Word for word, retype each record shown below.

[Stored data entries]
Content starts

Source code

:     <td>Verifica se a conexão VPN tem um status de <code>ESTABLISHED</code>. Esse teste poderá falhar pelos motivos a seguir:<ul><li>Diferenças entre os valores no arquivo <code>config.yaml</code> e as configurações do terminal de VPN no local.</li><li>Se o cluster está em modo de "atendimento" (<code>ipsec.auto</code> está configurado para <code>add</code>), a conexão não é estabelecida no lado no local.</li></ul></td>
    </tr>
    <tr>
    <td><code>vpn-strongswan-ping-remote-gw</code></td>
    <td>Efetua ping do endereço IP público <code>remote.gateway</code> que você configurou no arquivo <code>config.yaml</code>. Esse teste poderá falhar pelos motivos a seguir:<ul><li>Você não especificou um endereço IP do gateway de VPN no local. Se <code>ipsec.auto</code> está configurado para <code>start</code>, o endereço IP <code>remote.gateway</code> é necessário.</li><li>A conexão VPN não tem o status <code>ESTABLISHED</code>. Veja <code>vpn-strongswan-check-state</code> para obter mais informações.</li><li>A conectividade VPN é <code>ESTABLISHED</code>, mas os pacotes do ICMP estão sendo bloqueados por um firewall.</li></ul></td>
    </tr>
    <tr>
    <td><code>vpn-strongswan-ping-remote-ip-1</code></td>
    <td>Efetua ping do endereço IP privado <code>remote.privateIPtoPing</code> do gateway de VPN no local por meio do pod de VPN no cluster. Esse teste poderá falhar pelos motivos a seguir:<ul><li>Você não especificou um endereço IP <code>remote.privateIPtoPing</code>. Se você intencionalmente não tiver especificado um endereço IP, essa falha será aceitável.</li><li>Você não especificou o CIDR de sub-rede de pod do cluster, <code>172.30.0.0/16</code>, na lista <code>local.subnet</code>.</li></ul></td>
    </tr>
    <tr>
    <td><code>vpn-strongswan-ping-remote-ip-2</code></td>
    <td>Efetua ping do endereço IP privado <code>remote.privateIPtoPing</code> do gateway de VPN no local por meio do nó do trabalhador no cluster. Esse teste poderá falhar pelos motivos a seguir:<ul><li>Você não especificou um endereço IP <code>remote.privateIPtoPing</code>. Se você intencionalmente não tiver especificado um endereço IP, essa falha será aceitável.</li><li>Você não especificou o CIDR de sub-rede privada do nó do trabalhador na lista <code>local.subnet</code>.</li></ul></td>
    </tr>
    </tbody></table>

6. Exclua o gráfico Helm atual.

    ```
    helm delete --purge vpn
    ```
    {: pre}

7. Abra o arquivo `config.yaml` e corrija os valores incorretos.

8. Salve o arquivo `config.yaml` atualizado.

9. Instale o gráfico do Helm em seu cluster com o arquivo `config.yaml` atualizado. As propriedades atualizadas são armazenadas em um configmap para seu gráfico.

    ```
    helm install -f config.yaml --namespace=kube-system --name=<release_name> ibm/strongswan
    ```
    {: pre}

Content ends

▸ ANSWER BOX
Source code

:     <td>Verifica se a conexão VPN tem um status de <code>ESTABLISHED</code>. Esse teste poderá falhar pelos motivos a seguir:<ul><li>Diferenças entre os valores no arquivo <code>config.yaml</code> e as configurações do terminal de VPN no local.</li><li>Se o cluster está em modo de "atendimento" (<code>ipsec.auto</code> está configurado para <code>add</code>), a conexão não é estabelecida no lado no local.</li></ul></td>
    </tr>
    <tr>
    <td><code>vpn-strongswan-ping-remote-gw</code></td>
    <td>Efetua ping do endereço IP público <code>remote.gateway</code> que você configurou no arquivo <code>config.yaml</code>. Esse teste poderá falhar pelos motivos a seguir:<ul><li>Você não especificou um endereço IP do gateway de VPN no local. Se <code>ipsec.auto</code> está configurado para <code>start</code>, o endereço IP <code>remote.gateway</code> é necessário.</li><li>A conexão VPN não tem o status <code>ESTABLISHED</code>. Veja <code>vpn-strongswan-check-state</code> para obter mais informações.</li><li>A conectividade VPN é <code>ESTABLISHED</code>, mas os pacotes do ICMP estão sendo bloqueados por um firewall.</li></ul></td>
    </tr>
    <tr>
    <td><code>vpn-strongswan-ping-remote-ip-1</code></td>
    <td>Efetua ping do endereço IP privado <code>remote.privateIPtoPing</code> do gateway de VPN no local por meio do pod de VPN no cluster. Esse teste poderá falhar pelos motivos a seguir:<ul><li>Você não especificou um endereço IP <code>remote.privateIPtoPing</code>. Se você intencionalmente não tiver especificado um endereço IP, essa falha será aceitável.</li><li>Você não especificou o CIDR de sub-rede de pod do cluster, <code>172.30.0.0/16</code>, na lista <code>local.subnet</code>.</li></ul></td>
    </tr>
    <tr>
    <td><code>vpn-strongswan-ping-remote-ip-2</code></td>
    <td>Efetua ping do endereço IP privado <code>remote.privateIPtoPing</code> do gateway de VPN no local por meio do nó do trabalhador no cluster. Esse teste poderá falhar pelos motivos a seguir:<ul><li>Você não especificou um endereço IP <code>remote.privateIPtoPing</code>. Se você intencionalmente não tiver especificado um endereço IP, essa falha será aceitável.</li><li>Você não especificou o CIDR de sub-rede privada do nó do trabalhador na lista <code>local.subnet</code>.</li></ul></td>
    </tr>
    </tbody></table>

6. Exclua o gráfico Helm atual.

    ```
    helm delete --purge vpn
    ```
    {: pre}

7. Abra o arquivo `config.yaml` e corrija os valores incorretos.

8. Salve o arquivo `config.yaml` atualizado.

9. Instale o gráfico do Helm em seu cluster com o arquivo `config.yaml` atualizado. As propriedades atualizadas são armazenadas em um configmap para seu gráfico.

    ```
    helm install -f config.yaml --namespace=kube-system --name=<release_name> ibm/strongswan
    ```
    {: pre}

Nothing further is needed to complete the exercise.